Hermes-4.3-36B-FP8
Model Description
This is an FP8 quantized version of NousResearch/Hermes-4.3-36B, created using llmcompressor (Neural Magic).
Key Benefits:
- ~47% smaller model size (36GB vs 68GB)
- Native FP8 inference on Ada Lovelace, Hopper, and Blackwell GPUs
- Single GPU deployment on 48GB+ cards (RTX 6000 Ada, A100-40GB+)

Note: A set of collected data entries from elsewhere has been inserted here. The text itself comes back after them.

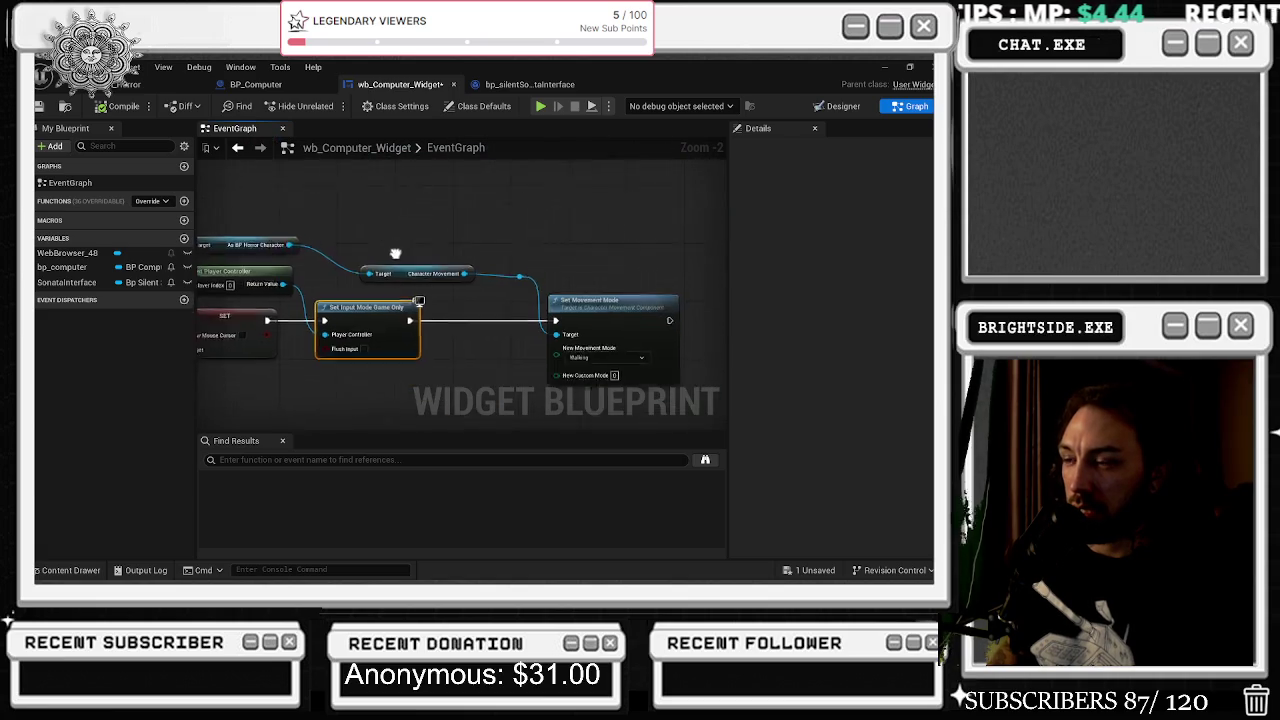
mouse_move(395, 252)
mouse_down()
mouse_move(375, 213)
mouse_move(414, 198)
mouse_move(406, 263)
mouse_up()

- Native vLLM and SGLang support with tool calling
- Minimal quality loss with FP8 dynamic quantization
Key Features
Hermes 4.3 36B is a state-of-the-art instruction-following model with:
- Hybrid Reasoning:
<think>...</think>blocks for deliberative reasoning when needed - Native Tool Calling: Hermes-format tool use with
<tool_call>tags - SOTA RefusalBench: 74.6% (best among non-abliterated models)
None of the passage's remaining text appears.